Rewrite the walk account of Reekie Linn and the Loch of Lintrathen below, starting at the words "The summit area" and ending after "the family name.", with "deer park" swapped for "hunting park".

# Quoted passage
□ □ □ □ □

Reekie Linn and Loch of Lintrathen, Angus
WATERFALL visits are always better during or after heavy rain so the slowly-emerging sunshine that followed a 24-hour deluge seemed like an opportunity to do just that.
I had intended a casual low-level circuit taking in the Loch of Lintrathen, but instead of starting from one of the spots along the western shore, I decided to park at Bridge of Craigisla and tag the short jaunt to the spectacular falls of Reekie Linn on to the route.
I could hear the thundering waters ahead as I pulled in to the empty car park, the River Isla racing along, in a hurry to reach the big drop.
It’s hard to draw your eyes away from the increasingly steep drops off to the right as the path climbs along the gorge. Extreme care is needed – this is not a suitable walk for young children or anyone with an aversion to heights. There is no fence and the drops are sheer.
There are tantalising glimpses of what lies ahead but its best to wait until the final reveal when the full power of the falls are in view. On a quiet day, you can see the join between the two waterfalls, but today there was just one massive white-water torrent.
There was no chance either of spotting the cave called Black Dub at the base of the falls. This is where it was said a famous outlaw hid out until the devil appeared as a big, black dog, scaring him so much that he surrendered the next day.
I retraced my steps – carefully, of course – and followed the road uphill, before turning left at Formal. A rusted metal gate on the right offered access to the Knock of Formal, a mere 353-ft addition to the day, and a chance for a high-rise view over the surrounding landscape.
As I rose, I spotted four buzzards performing a synchronised aerial ballet, but despite their languid movement they faded from view almost as soon as they had appeared.
The summit area is a flat mix of grass and heather, but running off north-east are the remains of Durward’s Dyke, an ancient wall believed to have been belonged to a deer park, a status symbol in the 13th Century when Sir Alan Durward was an important political figure. The Durward home was nearby Peel Castle, but the building is long gone, along with the prominence of the family name.
Back on the road after that short interlude, I followed the route as it meandered along farm lanes and through the wood which houses Fornethy residential school, re-emerging briefly on the road before heading back into trees.
The way through this second wooded section was not so straightforward – the dilapidated state of the entrance gate should have been a clue – and the path onward was a quagmire in places, struggling to be seen at other times. Even the deer seemed surprised by my presence.
The easiest line was to follow a raised grassy wall along a ditch, and eventually I found a metal gate into a sheep field, then a series of farm lanes which led out to the shores of Loch of Lintrathen. There were swans, ducks and a few varieties of geese but it was otherwise quiet, my hopes of seeing a wildfowl extravaganza gone as flat as the light, the water now grey as a sheet of pressed steel.

□ □ □ □ □

# Excerpted records
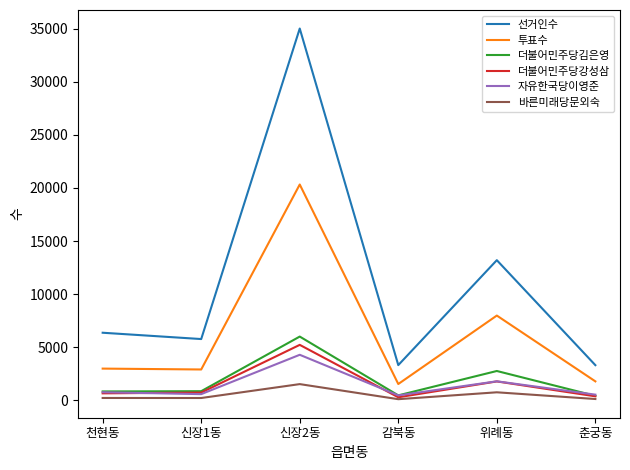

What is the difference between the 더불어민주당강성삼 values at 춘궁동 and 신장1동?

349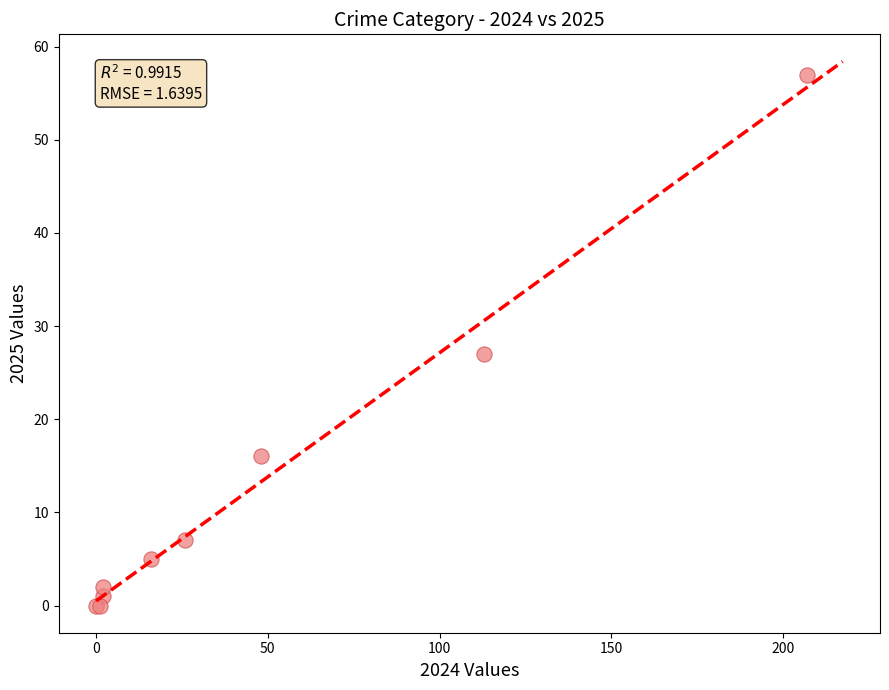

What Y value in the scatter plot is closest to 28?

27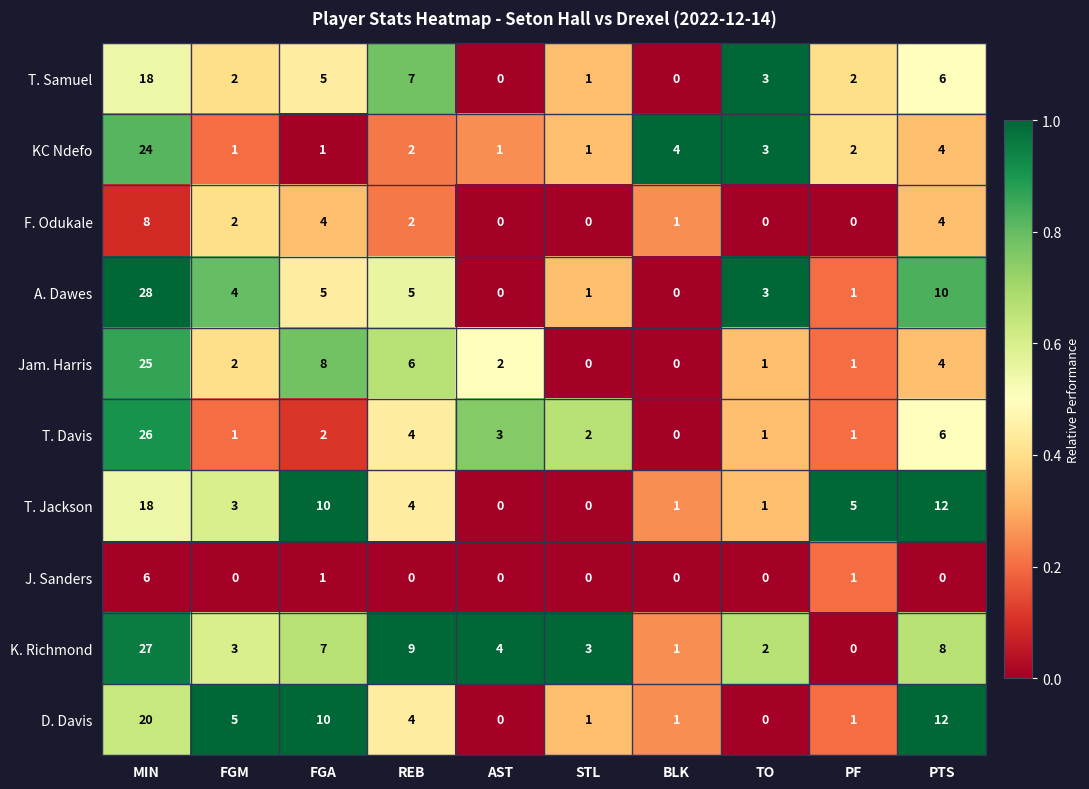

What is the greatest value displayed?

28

□ □ □ □ □

# Exercise output
The summit area is a flat mix of grass and heather, but running off north-east are the remains of Durward’s Dyke, an ancient wall believed to have been belonged to a hunting park, a status symbol in the 13th Century when Sir Alan Durward was an important political figure. The Durward home was nearby Peel Castle, but the building is long gone, along with the prominence of the family name.